The word "case" appears in some lines of the entries. Say how many, and give nothing but the number.

** Task input follows **

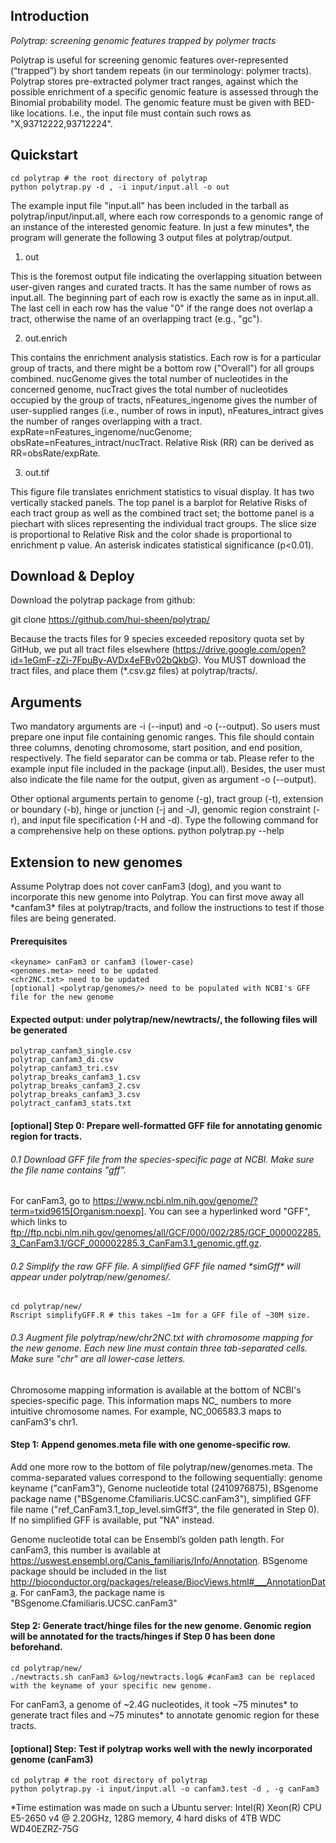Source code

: ## Introduction
*Polytrap: screening genomic features trapped by polymer tracts*

Polytrap is useful for screening genomic features over-represented (“trapped”) by short tandem repeats (in our terminology: polymer tracts). Polytrap stores pre-extracted polymer tract ranges, against which the possible enrichment of a specific genomic feature is assessed through the Binomial probability model. The genomic feature must be given with BED-like locations. I.e., the input file must contain such rows as "X,93712222,93712224".

## Quickstart
	cd polytrap # the root directory of polytrap
	python polytrap.py -d , -i input/input.all -o out 

The example input file "input.all" has been included in the tarball as polytrap/input/input.all, where each row corresponds to a genomic range of an instance of the interested genomic feature. In just a few minutes*, the program will generate the following 3 output files at polytrap/output. 

1) out 

This is the foremost output file indicating the overlapping situation between user-given ranges and curated tracts. It has the same number of rows as input.all. The beginning part of each row is exactly the same as in input.all. The last cell in each row has the value "0" if the range does not overlap a tract, otherwise the name of an overlapping tract (e.g., "gc").

2) out.enrich
 
This contains the enrichment analysis statistics. Each row is for a particular group of tracts, and there might be a bottom row ("Overall") for all groups combined. nucGenome gives the total number of nucleotides in the concerned genome, nucTract gives the total number of nucleotides occupied by the group of tracts, nFeatures_ingenome gives the number of user-supplied ranges (i.e., number of rows in input), nFeatures_intract gives the number of ranges overlapping with a tract. expRate=nFeatures_ingenome/nucGenome; obsRate=nFeatures_intract/nucTract. Relative Risk (RR) can be derived as RR=obsRate/expRate.

3) out.tif

This figure file translates enrichment statistics to visual display. It has two vertically stacked panels. The top panel is a barplot for Relative Risks of each tract group as well as the combined tract set; the bottome panel is a piechart with slices representing the individual tract groups. The slice size is proportional to Relative Risk and the color shade is proportional to enrichment p value. An asterisk indicates statistical significance (p<0.01).

## Download & Deploy
Download the polytrap package from github:

git clone https://github.com/hui-sheen/polytrap/

Because the tracts files for 9 species exceeded repository quota set by GitHub, we put all tract files elsewhere (https://drive.google.com/open?id=1eGmF-zZi-7FpuBy-AVDx4eFBv02bQkbG). You MUST download the tract files, and place them (*.csv.gz files) at polytrap/tracts/.

## Arguments
Two mandatory arguments are -i (--input) and -o (--output). So users must prepare one input file containing genomic ranges. This file should contain three columns, denoting chromosome, start position, and end position, respectively. The field separator can be comma or tab. Please refer to the example input file included in the package (input.all). Besides, the user must also indicate the file name for the output, given as argument -o (--output).

Other optional arguments pertain to genome (-g), tract group (-t), extension or boundary (-b), hinge or junction (-j and -J), genomic region constraint (-r), and input file specification (-H and -d). Type the following command for a comprehensive help on these options.
python polytrap.py --help

## Extension to new genomes
Assume Polytrap does not cover canFam3 (dog), and you want to incorporate this new genome into Polytrap. You can first move away all \*canfam3\* files at polytrap/tracts, and follow the instructions to test if those files are being generated.

#### Prerequisites
	<keyname> canFam3 or canfam3 (lower-case)
	<genomes.meta> need to be updated
	<chr2NC.txt> need to be updated
	[optional] <polytrap/genomes/> need to be populated with NCBI's GFF file for the new genome
#### Expected output: under polytrap/new/newtracts/, the following files will be generated
	polytrap_canfam3_single.csv
	polytrap_canfam3_di.csv
	polytrap_canfam3_tri.csv
	polytrap_breaks_canfam3_1.csv
	polytrap_breaks_canfam3_2.csv
	polytrap_breaks_canfam3_3.csv
	polytract_canfam3_stats.txt
	
#### [optional] Step 0: Prepare well-formatted GFF file for annotating genomic region for tracts.
###### 0.1 Download GFF file from the species-specific page at NCBI. Make sure the file name contains "gff".

For canFam3, go to https://www.ncbi.nlm.nih.gov/genome/?term=txid9615[Organism:noexp]. You can see a hyperlinked word "GFF", which links to ftp://ftp.ncbi.nlm.nih.gov/genomes/all/GCF/000/002/285/GCF_000002285.3_CanFam3.1/GCF_000002285.3_CanFam3.1_genomic.gff.gz. 

###### 0.2 Simplify the raw GFF file. A simplified GFF file named \*simGff\* will appear under polytrap/new/genomes/.
	cd polytrap/new/
	Rscript simplifyGFF.R # this takes ~1m for a GFF file of ~30M size.
###### 0.3 Augment file polytrap/new/chr2NC.txt with chromosome mapping for the new genome. Each new line must contain three tab-separated cells. Make sure "chr" are all lower-case letters.
Chromosome mapping information is available at the bottom of NCBI's species-specific page. This information maps NC_ numbers to more intuitive chromosome names. For example, NC_006583.3 maps to canFam3's chr1. 

#### Step 1: Append genomes.meta file with one genome-specific row.
Add one more row to the bottom of file polytrap/new/genomes.meta. The comma-separated values correspond to the following sequentially: genome keyname ("canFam3"), Genome nucleotide total (2410976875), BSgenome package name ("BSgenome.Cfamiliaris.UCSC.canFam3"), simplified GFF file name ("ref_CanFam3.1_top_level.simGff3", the file generated in Step 0). If no simplified GFF is available, put "NA" instead.

Genome nucleotide total can be Ensembl’s golden path length. For canFam3, this number is available at https://uswest.ensembl.org/Canis_familiaris/Info/Annotation. BSgenome package should be included in the list http://bioconductor.org/packages/release/BiocViews.html#___AnnotationData. For canFam3, the package name is "BSgenome.Cfamiliaris.UCSC.canFam3"  

#### Step 2: Generate tract/hinge files for the new genome. Genomic region will be annotated for the tracts/hinges if Step 0 has been done beforehand.
	cd polytrap/new/
	./newtracts.sh canFam3 &>log/newtracts.log& #canFam3 can be replaced with the keyname of your specific new genome.
For canFam3, a genome of ~2.4G nucleotides, it took ~75 minutes* to generate tract files and ~75 minutes* to annotate genomic region for these tracts.

#### [optional] Step: Test if polytrap works well with the newly incorporated genome (canFam3) 
	cd polytrap # the root directory of polytrap
	python polytrap.py -i input/input.all -o canfam3.test -d , -g canFam3

*Time estimation was made on such a Ubuntu server: Intel(R) Xeon(R) CPU E5-2650 v4 @ 2.20GHz, 128G memory, 4 hard disks of 4TB WDC WD40EZRZ-75G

** End of Task input **

**Solution to this task:** 2